Thanks for sparking off such an interesting discussion!
A couple of simple observations on your mails which might help others, or help me if my thinking is wrong - I am not an expert on phylogeny and really appreciate the insights in this thread.
therefore no need to worry about multiple sequence alignments
In practice I find that the sequences I deal with often don't start at exactly the same nucleotide and sometimes have differing lengths, in the latter case, most likely because of sequencing errors. I find it easiest to start with an MSA and then remove any sequences that are grossly out of alignment. The approach I find works best is codon-aligned nucleotide alignment. (you align the aas, and then revert back to the underlying nucleotide sequences once the codon alignment is complete).

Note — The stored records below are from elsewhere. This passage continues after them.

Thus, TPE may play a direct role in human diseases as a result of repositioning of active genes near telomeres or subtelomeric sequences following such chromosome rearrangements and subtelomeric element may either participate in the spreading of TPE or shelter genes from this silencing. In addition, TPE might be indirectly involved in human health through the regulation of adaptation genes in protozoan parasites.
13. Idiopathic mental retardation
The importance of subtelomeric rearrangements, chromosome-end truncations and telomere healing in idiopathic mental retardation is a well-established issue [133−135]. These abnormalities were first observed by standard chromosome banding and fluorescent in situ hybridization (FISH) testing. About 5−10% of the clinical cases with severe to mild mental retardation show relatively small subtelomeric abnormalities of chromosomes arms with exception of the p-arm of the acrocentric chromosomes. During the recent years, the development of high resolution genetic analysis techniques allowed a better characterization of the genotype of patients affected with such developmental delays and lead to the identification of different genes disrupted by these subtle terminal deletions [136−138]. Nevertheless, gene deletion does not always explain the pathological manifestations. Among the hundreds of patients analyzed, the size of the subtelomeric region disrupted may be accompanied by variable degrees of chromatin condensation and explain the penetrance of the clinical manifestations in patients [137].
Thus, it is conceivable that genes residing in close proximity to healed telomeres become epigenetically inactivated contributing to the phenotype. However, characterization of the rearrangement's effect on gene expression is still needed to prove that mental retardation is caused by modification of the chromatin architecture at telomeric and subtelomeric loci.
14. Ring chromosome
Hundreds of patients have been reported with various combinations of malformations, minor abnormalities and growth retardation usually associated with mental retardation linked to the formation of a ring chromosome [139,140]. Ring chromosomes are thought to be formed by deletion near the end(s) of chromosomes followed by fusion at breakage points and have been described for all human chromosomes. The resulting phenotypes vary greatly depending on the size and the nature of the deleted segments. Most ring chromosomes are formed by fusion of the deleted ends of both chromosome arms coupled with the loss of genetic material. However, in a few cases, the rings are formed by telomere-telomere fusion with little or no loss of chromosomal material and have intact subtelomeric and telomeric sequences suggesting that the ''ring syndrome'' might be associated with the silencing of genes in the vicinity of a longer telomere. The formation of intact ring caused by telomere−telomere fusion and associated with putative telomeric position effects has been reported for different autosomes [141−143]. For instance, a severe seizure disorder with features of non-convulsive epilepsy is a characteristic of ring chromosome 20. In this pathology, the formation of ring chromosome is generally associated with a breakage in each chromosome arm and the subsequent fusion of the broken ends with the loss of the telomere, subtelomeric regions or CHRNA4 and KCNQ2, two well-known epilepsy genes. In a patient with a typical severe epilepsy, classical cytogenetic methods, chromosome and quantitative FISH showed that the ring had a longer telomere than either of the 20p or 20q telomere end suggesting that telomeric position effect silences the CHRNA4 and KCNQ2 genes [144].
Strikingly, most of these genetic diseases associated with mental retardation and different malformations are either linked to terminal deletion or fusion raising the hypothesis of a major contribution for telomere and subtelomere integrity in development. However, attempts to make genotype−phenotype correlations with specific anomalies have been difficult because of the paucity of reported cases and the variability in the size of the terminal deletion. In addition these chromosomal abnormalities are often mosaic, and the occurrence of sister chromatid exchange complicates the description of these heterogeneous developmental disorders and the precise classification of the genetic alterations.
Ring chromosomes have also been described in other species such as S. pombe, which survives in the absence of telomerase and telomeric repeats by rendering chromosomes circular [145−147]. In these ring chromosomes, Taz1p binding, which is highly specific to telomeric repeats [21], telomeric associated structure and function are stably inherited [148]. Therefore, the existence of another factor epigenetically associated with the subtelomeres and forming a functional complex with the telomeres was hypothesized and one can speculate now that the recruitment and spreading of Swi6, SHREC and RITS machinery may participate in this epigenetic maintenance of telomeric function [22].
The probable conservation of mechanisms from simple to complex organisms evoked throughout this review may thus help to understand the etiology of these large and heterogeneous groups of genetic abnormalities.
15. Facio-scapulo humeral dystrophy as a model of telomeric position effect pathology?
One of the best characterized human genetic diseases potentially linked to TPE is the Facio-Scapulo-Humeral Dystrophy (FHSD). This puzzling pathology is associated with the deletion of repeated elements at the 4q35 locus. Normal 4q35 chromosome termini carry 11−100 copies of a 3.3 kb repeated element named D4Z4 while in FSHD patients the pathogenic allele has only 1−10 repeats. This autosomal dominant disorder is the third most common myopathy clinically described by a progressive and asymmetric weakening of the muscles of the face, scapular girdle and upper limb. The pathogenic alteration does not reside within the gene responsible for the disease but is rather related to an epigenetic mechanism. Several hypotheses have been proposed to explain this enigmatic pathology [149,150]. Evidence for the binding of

To me this makes sense from a biological point of view and in practice it eliminates some frustrating issues I've had with alignments at the nucleotide level, particularly in rabbit sequences, which feature a certain amount of gene conversion. TranslatorX (www.translatorx.com) does the codon alignment nicely, working with a choice of a number of aligners.
just more NGS errors
I also have to work with datasets that do not include UMIs. Although these are Illumina sets, I tend to cluster the nucleotide sequences at around 97% using UCLUST (drive5.com) with the intention of removing the noisy reads that creep in from oversampling. While there is a danger that this will remove useful sequences that would help infer an accurate phylogeny, my intuition is that it removes a lot more noise. But I;d be interested to hear what other people think about this. Another approach would be to remove singletons. At the moment, the particular group I have been working with has not optimised read coverage against B-cell count, we are working in this direction but there are some practical issues, and I think we would lose just far too much detail if we eliminated singletons.

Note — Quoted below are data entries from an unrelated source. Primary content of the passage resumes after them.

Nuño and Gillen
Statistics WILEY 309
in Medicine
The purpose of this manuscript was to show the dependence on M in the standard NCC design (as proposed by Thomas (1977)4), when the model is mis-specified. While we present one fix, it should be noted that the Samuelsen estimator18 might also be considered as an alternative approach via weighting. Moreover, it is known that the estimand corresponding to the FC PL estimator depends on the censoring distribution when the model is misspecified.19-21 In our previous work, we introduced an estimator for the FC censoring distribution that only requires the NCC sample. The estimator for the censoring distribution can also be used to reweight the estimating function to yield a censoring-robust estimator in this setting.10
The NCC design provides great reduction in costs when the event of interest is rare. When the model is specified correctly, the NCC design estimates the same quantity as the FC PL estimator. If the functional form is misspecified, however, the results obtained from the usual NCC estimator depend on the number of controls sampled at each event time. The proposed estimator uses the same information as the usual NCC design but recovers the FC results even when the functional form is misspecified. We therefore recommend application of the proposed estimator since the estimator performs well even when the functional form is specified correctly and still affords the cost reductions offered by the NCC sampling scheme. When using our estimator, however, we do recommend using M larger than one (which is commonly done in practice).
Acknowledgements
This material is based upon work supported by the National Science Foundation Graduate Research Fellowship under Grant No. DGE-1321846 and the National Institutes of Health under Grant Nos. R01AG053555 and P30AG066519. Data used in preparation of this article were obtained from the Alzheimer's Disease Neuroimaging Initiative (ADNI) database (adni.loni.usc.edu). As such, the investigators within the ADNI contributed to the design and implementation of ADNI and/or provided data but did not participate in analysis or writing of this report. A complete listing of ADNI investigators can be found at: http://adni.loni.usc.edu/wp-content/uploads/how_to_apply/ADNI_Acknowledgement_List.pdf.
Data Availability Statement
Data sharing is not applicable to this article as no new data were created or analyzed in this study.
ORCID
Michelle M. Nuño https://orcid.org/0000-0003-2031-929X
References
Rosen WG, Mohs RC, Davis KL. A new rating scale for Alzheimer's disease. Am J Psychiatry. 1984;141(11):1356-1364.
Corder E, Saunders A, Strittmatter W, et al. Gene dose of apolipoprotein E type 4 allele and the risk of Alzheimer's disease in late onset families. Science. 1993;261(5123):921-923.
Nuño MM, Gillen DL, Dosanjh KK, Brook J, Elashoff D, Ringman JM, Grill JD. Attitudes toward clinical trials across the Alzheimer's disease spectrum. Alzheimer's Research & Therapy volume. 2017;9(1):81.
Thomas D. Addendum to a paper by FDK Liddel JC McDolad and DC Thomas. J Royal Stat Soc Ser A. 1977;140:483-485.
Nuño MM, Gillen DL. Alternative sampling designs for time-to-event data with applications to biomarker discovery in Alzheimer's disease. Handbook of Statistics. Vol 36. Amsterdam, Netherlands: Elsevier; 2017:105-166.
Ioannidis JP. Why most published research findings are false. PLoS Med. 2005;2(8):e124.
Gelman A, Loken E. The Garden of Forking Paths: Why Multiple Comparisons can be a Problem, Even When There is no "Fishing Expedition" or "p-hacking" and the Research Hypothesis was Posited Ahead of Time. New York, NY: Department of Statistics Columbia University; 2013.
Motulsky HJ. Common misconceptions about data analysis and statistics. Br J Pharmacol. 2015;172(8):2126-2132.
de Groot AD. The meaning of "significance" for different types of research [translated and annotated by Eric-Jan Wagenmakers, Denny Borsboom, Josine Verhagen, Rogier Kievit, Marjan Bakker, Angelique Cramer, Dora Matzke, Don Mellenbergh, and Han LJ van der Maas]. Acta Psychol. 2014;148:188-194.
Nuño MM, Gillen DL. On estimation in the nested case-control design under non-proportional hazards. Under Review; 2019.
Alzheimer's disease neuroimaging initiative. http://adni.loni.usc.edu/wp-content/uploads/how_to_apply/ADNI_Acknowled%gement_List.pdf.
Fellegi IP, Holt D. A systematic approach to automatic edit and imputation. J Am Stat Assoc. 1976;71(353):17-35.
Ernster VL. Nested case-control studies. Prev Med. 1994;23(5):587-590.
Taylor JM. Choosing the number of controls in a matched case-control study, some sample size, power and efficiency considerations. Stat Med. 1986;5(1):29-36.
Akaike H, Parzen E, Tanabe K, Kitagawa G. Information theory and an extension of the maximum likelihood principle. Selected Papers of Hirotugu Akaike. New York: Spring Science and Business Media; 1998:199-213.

only the synonymous mutations will be neutral
In our studies, the variation we see in a clonal family after two or three trial immunizations tends to feature quite a few nonsynonymous mutations that are neutral in terms of binding affinity. I think this is because there are typically a number of positions in the CDRs that are under neutral selection, at least for some possible substitutions, so what you tend to see is the family 'cycling' between these, if you will, until, eventually, a fitter strain emerges. And even in the case where the antigen is not evolving, there may well be some natural variation that encourages such minor variation in the receptor - malformed sequences and so on.